Tuesday, August 17, 2010

Journey



Sitting on the edge of the moon
lost in the fog of life,
nothing seems easy,
nothings seems right.
Now the waves are around me,
I'm swallowed by my sea,
I become a bird, and now I fly free.
With the touch of his hand,
my wing he's clipped,
from who's cup of life do I now sip?
Spill me out to find myself,
I'm a frozen puddle on this ice shelf.
Drip by drip I'm gaining ground,
where have I been? who have I found?
Incessant cycles, what have I done,
I've lost myself, is this fun?
With the ground beneath my feet, I run,
where did the moon go? Where is the sun?
My blood is rushing, I can't catch my breath!
Why am I chasing me and where is Death?
Into me, Death breathes life.
I tear my skin, cut the rest out with her knife.
Back on earths plane is where I must be,
Lamenting the pain, how much can one life stain?
In a Neptunian of people, lost in the beat,
dancing to the rhythm, can't stop my feet.
Untying my binding, he's setting me free,
I grow like a flower, I'm as tall as a tree.
I begin walking, feet planted in the ground,
stumble upon myself, without making a sound.
Sad to see me, a sigh of relief;
lead me to the path, I've lost my beliefs.
Turning my neck to follow the sun,
I'm swallowed up and under the gun.
A pillow I'll need to rest these troubles,
they float away in this cup of bubbles.
Sorting through my salty sea, I kneel to God...
"Help rescue ME!"
The madness swirls overhead,
I'll make this sandy patch my bed.
Apollo is on my face and Mercury whispers in my ear,
"Steal the bull, live this life without fear!"
Body misshapen, weightless I rise,
feel like a cloud, can't control my size.
Where is the moon, I'm lost without the stars.
This sun is blistering, leaving his scars.
Peal my skin back, I'll find another,
repair this heart, a fire I can't smother.
Alas we have met, so many places I've searched,
may I rest upon your perch?
Together I sew my soul and flesh,
don't want to loose her, save me the distress.
Now I have answers to my questions unknown,
I know it's right, I can feel it in my bones.
This Journey I've been on, so many call life,
has left it's scars, and mental strife.
Saved from myself with help from no other,
only God can take what none can smother.

Sunday, August 1, 2010

Giacomo



Smiles and joy filled the air,
together everyone met, for a great pair.

Laughter was carried on every sound,
little did I know, my soul you found.

Together we danced that night,
you knew it was time, gave it no fight.

Watching your soul leave this plane,
My heart sank and my mind went insane.

No help could I offer, heart raced with pain,
how much of this am I to attain?

Choking on my sadness, holding back the tears,
as the minutes passed, I was filling with fear.

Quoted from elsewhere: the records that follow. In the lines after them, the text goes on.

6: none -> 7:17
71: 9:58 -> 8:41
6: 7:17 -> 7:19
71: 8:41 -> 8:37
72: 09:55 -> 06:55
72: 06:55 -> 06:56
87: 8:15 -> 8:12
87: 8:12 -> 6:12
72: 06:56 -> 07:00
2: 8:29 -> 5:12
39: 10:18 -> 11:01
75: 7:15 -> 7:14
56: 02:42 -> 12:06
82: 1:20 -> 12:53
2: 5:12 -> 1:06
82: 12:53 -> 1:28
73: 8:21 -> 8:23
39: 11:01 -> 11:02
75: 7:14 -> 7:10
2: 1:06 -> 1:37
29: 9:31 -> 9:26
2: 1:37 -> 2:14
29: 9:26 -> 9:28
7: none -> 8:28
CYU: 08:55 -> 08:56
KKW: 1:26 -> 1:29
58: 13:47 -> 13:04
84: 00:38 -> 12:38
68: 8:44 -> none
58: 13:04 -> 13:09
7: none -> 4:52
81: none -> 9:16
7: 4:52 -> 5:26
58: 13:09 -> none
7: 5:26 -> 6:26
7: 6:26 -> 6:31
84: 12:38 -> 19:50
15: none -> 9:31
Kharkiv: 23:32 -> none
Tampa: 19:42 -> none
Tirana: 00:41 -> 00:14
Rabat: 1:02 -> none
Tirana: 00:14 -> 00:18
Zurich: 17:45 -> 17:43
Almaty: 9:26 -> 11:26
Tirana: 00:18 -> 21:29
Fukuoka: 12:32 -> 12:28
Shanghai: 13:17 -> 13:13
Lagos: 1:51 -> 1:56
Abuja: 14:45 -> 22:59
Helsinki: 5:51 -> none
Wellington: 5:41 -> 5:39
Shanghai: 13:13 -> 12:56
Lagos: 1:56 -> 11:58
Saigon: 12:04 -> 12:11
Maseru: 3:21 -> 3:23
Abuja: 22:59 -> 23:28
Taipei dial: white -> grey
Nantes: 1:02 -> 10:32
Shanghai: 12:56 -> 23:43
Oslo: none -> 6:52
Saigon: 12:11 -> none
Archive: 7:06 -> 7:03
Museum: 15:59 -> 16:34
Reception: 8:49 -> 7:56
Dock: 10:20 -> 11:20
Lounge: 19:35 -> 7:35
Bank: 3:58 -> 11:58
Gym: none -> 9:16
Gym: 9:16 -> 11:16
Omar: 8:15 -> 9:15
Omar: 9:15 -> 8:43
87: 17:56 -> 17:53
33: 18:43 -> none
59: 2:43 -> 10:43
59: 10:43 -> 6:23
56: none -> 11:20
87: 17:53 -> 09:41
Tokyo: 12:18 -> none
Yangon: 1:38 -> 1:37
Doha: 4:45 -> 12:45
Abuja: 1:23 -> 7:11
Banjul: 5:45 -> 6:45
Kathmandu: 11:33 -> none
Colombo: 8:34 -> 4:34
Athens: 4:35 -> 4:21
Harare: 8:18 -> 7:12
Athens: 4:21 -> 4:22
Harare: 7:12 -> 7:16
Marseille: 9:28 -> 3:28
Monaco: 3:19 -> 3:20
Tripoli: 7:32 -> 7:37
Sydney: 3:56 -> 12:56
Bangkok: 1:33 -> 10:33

Every laugh I played like a tape,
every smile I wouldn't let escape.

I prayed to God, let his big heart beat,
we all need him, he knows nothing of defeat!

...he called for you, we had our last dance,
now the music stopped, everyone frozen in a trance.

....sitting in the window, just under the moon,
wondering why he took you, why'd you go so soon.

My cries he choose not to hear,
can't stop the sadness, can't hold a tear.

He wants to hear your laughter, have you by his side,
thought he'd send you back, over that great divide.

In the clouds he kept you, so far above my reach,
head in hands, wonder what lesson did he teach?

I hear your voice, it's carried in the breeze,
my heart stops and I buckle at the knees.

and so it is,

I walk this earth looking for what he has taken,
knowing in my heart it's forsaken.

My body feels what my eyes can't see,
how is this possible, how can it be?

And so I close my eyes...

Let the memory of you fill the room,
we dance on a cloud and this time it's under the moon.